Pour Sébastien Quenot nul doute n’est de mise. « Le pari, c’est de faire en sorte qu’en sortant de là, les idées changent et que chacun mesure ce qu’il peut apporter. En ce sens, c’est une science engagée, transformative. » Il énumère une évidence. « La Méditerranée qui subit de fortes pressions anthropiques a besoin de nous. N’est-elle pas un “récit en quête de narrateur ?”  Lieux de créations de cinq alphabets et de dizaines de langues, elle a été l’objet de confrontation des récits et des narrateurs pour la détention du monopole de l’histoire. Elle nous oblige à cultiver une praxis de la relation complexe. La première personne du pluriel mêle l’espace et les temps/l’étant. Elle opère une superposition des temps et des lieux alors que l’on vit sous l’empire et l’emprise du présent simple. Or, on sait au moins depuis Proust qu’un moment peut être vécu éternellement. » Et d’ajouter pour illustrer son propos : « Depuis Paris avec Desanti, depuis Londres avec De Gaulle ou Paoli, nul n’ignore plus qu’un lieu peut être habité comme nous habiter à distance. » Notre interlocuteur poursuit par un panel de rappels. « La chaire nous donne accès à des personnalités reconnues au niveau international. Nous avons ainsi pu l’inaugurer en présence notamment de Jérôme Ferrari et de Mathias Énard, deux lauréats du prix Goncourt, de Boris Cyrulnik qui a notamment vulgarisé la notion de résilience et les enjeux liés à la petite enfance, ou bien encore d’Alain Chouraqui, le fondateur de la chaire Unesco du Camp des Milles. Nous avons également eu l’honneur d’accueillir Najoua El Berrak, la consule du Maroc. La Méditerranée ne se réduit pas à la latinité. C’est pour cela que nous sommes aussi en lien avec des chaires méditerranéennes, comme avec celle de Chypre par exemple. »
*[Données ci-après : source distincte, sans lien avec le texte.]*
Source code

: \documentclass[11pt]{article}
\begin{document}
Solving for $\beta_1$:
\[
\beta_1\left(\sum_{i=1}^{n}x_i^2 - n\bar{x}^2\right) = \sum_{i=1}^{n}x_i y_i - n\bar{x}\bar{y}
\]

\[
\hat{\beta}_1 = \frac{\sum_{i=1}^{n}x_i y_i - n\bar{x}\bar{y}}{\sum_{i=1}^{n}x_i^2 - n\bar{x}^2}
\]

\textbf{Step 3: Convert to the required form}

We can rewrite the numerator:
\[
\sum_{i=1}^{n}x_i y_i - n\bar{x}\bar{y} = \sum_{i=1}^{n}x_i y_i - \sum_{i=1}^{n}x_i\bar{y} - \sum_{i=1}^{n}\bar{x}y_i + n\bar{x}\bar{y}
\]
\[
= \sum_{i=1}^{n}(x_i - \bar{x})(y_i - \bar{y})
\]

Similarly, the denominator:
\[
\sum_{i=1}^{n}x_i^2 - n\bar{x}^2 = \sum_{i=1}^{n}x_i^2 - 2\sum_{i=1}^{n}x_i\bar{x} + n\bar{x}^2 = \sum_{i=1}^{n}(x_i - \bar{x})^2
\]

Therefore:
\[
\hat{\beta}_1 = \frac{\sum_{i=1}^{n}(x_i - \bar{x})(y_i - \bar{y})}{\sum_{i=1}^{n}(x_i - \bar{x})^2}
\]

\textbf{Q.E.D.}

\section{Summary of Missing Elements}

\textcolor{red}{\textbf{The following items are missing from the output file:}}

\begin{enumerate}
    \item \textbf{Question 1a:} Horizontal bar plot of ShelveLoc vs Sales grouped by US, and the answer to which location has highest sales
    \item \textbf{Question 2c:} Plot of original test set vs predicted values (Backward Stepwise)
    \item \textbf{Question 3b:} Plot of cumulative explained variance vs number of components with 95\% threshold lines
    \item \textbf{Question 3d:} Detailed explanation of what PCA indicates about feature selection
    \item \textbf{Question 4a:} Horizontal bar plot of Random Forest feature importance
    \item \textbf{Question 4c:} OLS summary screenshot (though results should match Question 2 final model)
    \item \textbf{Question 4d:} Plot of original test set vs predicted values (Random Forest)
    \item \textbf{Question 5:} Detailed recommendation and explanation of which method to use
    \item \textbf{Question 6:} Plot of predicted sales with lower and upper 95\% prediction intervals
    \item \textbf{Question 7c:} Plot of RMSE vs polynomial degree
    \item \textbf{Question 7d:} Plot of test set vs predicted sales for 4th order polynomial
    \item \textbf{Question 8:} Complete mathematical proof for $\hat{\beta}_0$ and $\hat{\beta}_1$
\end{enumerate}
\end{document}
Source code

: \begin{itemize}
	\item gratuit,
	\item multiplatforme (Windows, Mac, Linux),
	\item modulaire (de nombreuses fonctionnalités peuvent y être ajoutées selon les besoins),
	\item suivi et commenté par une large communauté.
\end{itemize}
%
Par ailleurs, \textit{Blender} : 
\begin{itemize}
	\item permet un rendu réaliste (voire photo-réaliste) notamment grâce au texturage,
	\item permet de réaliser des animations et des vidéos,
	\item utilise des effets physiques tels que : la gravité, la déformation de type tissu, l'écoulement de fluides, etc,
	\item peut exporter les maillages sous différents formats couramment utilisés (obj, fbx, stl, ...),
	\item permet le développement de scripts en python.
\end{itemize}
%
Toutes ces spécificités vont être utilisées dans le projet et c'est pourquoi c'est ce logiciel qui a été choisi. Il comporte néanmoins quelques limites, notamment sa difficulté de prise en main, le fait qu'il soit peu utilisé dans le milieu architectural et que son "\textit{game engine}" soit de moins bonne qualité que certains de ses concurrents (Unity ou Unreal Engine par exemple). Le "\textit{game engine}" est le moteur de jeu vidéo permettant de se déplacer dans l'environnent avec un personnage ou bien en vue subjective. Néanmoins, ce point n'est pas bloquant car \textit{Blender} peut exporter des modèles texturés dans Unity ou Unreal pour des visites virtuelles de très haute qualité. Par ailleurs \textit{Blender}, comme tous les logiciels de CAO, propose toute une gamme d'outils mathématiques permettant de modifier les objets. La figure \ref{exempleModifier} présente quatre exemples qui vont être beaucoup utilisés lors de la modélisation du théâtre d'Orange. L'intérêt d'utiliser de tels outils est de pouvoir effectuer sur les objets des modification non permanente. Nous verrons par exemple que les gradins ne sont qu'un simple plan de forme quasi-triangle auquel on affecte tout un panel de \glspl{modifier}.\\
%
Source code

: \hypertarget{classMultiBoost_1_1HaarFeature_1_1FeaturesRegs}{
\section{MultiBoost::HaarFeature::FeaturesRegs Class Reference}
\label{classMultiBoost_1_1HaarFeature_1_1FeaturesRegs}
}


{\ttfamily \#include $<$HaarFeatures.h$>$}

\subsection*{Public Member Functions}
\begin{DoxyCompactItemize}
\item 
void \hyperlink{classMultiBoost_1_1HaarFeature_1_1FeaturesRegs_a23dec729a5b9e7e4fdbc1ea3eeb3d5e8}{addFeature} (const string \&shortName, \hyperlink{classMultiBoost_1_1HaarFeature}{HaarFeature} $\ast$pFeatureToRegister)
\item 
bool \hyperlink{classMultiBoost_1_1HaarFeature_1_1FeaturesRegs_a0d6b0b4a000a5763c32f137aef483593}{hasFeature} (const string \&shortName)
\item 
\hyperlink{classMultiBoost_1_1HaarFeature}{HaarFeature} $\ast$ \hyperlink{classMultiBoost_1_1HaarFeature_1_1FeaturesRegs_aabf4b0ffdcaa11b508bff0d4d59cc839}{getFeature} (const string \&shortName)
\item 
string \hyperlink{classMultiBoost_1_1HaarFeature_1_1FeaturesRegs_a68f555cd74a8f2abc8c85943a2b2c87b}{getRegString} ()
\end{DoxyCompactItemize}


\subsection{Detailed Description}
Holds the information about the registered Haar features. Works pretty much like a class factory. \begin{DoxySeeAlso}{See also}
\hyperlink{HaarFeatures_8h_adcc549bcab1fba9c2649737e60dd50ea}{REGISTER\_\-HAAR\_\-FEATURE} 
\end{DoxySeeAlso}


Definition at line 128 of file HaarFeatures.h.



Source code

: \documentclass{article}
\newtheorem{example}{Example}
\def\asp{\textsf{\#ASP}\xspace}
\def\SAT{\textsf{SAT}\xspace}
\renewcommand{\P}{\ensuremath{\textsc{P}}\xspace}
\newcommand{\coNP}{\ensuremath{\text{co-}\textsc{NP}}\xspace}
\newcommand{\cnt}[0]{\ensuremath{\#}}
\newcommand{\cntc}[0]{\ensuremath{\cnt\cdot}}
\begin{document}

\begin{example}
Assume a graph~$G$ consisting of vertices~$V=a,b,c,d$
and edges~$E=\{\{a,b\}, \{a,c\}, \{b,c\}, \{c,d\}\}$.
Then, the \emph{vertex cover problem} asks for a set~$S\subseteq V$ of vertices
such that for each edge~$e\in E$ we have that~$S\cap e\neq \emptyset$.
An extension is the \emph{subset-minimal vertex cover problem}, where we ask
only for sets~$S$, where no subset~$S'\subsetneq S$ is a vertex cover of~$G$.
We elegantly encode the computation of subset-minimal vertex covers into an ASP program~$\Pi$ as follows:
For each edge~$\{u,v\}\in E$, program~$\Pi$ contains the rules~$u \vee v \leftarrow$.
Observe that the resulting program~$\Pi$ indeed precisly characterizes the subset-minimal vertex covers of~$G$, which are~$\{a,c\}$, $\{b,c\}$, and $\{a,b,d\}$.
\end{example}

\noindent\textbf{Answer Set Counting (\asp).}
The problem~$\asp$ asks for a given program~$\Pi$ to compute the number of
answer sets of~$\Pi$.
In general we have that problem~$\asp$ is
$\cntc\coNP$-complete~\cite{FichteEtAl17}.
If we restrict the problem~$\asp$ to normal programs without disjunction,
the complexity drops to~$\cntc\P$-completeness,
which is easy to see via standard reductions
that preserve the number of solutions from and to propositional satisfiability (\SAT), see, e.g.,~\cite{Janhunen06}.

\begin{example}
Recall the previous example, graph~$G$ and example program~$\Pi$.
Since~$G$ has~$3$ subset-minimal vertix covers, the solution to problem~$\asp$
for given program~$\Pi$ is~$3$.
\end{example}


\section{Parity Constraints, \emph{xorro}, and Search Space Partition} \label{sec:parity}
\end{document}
Outre les laboratoires de litératie du futur, au sein desquels les doctorants sont très impliqués, il est souligné que sont proposées des conférences, ou des thèses codirigées avec des professeurs d’autres chaires. Outre le label CNRS déjà très prestigieux, cela permet aux doctorants de disposer d’un encadrement et d’un réseau très attractif grâce auquel il est connecté à ce qui se fait de mieux dans le monde, tout en travaillant depuis l’Université de Corse sur des problématiques appliquées à notre île.